+++ RAW DATA

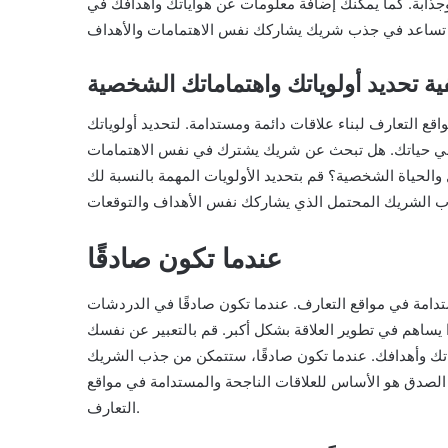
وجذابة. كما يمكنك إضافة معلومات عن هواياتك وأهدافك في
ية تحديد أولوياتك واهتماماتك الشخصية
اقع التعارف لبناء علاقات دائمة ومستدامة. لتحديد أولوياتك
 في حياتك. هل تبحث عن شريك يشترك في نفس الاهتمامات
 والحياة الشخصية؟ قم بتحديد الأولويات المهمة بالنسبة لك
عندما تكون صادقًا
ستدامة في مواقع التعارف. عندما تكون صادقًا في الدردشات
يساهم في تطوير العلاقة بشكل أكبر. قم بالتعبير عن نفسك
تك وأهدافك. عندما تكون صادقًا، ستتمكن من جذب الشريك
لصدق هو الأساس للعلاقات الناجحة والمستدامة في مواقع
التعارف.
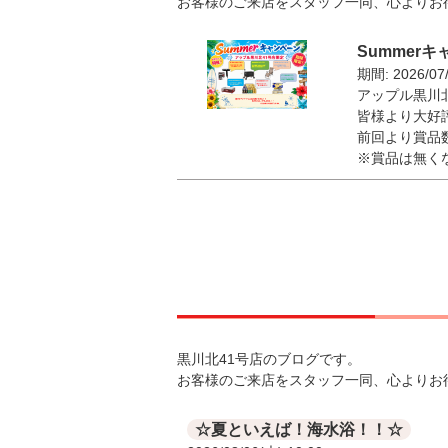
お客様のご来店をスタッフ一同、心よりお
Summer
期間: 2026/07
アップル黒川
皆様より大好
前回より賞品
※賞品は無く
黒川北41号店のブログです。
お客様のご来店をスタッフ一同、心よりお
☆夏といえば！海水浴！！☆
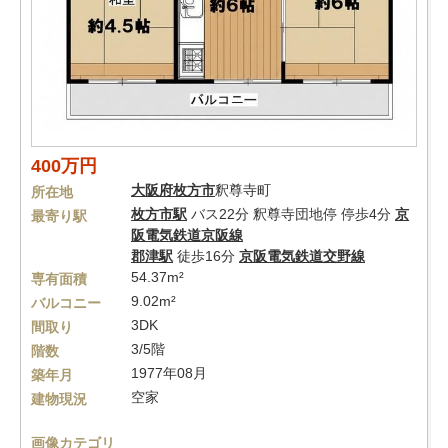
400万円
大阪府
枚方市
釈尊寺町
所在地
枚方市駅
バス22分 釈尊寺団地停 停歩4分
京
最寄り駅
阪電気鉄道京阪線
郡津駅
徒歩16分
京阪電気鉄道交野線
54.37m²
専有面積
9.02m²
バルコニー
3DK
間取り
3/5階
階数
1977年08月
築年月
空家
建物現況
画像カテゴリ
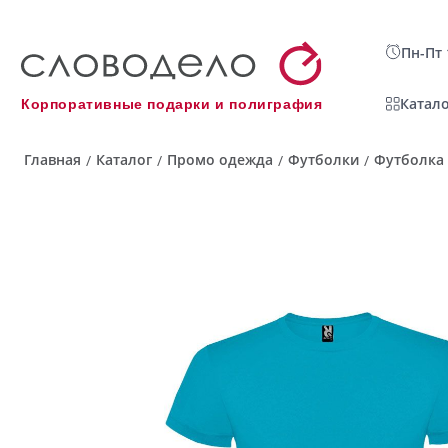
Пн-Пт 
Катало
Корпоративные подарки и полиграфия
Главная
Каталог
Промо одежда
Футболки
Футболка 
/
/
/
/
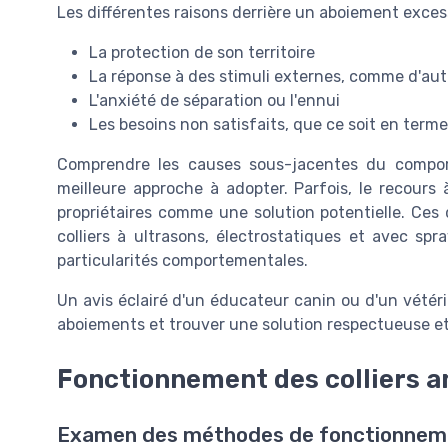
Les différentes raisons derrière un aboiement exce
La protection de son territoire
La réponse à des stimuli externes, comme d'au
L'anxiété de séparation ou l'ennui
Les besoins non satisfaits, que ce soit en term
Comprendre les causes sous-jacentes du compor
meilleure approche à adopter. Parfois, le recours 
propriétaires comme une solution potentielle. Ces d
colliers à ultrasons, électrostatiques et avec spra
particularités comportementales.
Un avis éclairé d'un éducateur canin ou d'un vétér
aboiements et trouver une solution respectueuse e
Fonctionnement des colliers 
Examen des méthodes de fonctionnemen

++++++
+++ RAW DATA

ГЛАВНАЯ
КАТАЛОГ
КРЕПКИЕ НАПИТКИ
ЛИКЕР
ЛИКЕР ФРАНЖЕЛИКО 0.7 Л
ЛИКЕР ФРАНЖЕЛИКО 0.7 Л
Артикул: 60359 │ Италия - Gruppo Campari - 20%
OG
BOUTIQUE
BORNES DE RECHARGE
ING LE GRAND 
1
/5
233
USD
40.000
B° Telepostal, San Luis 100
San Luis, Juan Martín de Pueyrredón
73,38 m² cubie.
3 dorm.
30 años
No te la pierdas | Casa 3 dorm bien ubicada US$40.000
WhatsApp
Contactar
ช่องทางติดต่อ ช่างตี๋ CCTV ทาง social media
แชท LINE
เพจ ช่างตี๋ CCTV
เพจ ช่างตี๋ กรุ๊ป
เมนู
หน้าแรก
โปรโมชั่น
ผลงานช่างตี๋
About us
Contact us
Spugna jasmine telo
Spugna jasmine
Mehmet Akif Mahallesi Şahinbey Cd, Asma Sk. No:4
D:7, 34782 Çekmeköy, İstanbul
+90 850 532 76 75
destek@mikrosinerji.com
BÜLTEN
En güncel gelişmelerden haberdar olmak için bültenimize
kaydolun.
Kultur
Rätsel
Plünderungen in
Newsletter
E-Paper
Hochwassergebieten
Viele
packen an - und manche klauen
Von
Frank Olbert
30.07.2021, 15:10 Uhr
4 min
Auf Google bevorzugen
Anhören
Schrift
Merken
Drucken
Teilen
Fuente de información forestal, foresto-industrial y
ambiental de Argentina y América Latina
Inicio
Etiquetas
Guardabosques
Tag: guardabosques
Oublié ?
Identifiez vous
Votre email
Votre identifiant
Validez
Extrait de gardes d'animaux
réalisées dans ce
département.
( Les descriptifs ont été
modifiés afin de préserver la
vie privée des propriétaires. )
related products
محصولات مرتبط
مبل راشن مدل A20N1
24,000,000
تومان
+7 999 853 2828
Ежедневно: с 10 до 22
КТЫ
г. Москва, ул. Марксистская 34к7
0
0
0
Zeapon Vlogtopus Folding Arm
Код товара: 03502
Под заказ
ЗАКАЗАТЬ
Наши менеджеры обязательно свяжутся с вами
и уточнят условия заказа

++++++

WHAT TO DO
Retype the records word for word from the line with "وجذابة. كما يمكنك" to the line with "Examen des méthodes de fonctionnemen", including both of those lines. Leave the pictures out of your answer.

WRITTEN REPLY
وجذابة. كما يمكنك إضافة معلومات عن هواياتك وأهدافك في
ية تحديد أولوياتك واهتماماتك الشخصية
اقع التعارف لبناء علاقات دائمة ومستدامة. لتحديد أولوياتك
 في حياتك. هل تبحث عن شريك يشترك في نفس الاهتمامات
 والحياة الشخصية؟ قم بتحديد الأولويات المهمة بالنسبة لك
عندما تكون صادقًا
ستدامة في مواقع التعارف. عندما تكون صادقًا في الدردشات
يساهم في تطوير العلاقة بشكل أكبر. قم بالتعبير عن نفسك
تك وأهدافك. عندما تكون صادقًا، ستتمكن من جذب الشريك
لصدق هو الأساس للعلاقات الناجحة والمستدامة في مواقع
التعارف.
お客様のご来店をスタッフ一同、心よりお
Summer
期間: 2026/07
アップル黒川
皆様より大好
前回より賞品
※賞品は無く
黒川北41号店のブログです。
お客様のご来店をスタッフ一同、心よりお
☆夏といえば！海水浴！！☆
400万円
大阪府
枚方市
釈尊寺町
所在地
枚方市駅
バス22分 釈尊寺団地停 停歩4分
京
最寄り駅
阪電気鉄道京阪線
郡津駅
徒歩16分
京阪電気鉄道交野線
54.37m²
専有面積
9.02m²
バルコニー
3DK
間取り
3/5階
階数
1977年08月
築年月
空家
建物現況
画像カテゴリ
Пн-Пт 
Катало
Корпоративные подарки и полиграфия
Главная
Каталог
Промо одежда
Футболки
Футболка 
/
/
/
/
Les différentes raisons derrière un aboiement exce
La protection de son territoire
La réponse à des stimuli externes, comme d'au
L'anxiété de séparation ou l'ennui
Les besoins non satisfaits, que ce soit en term
Comprendre les causes sous-jacentes du compor
meilleure approche à adopter. Parfois, le recours 
propriétaires comme une solution potentielle. Ces d
colliers à ultrasons, électrostatiques et avec spra
particularités comportementales.
Un avis éclairé d'un éducateur canin ou d'un vétér
aboiements et trouver une solution respectueuse e
Fonctionnement des colliers 
Examen des méthodes de fonctionnemen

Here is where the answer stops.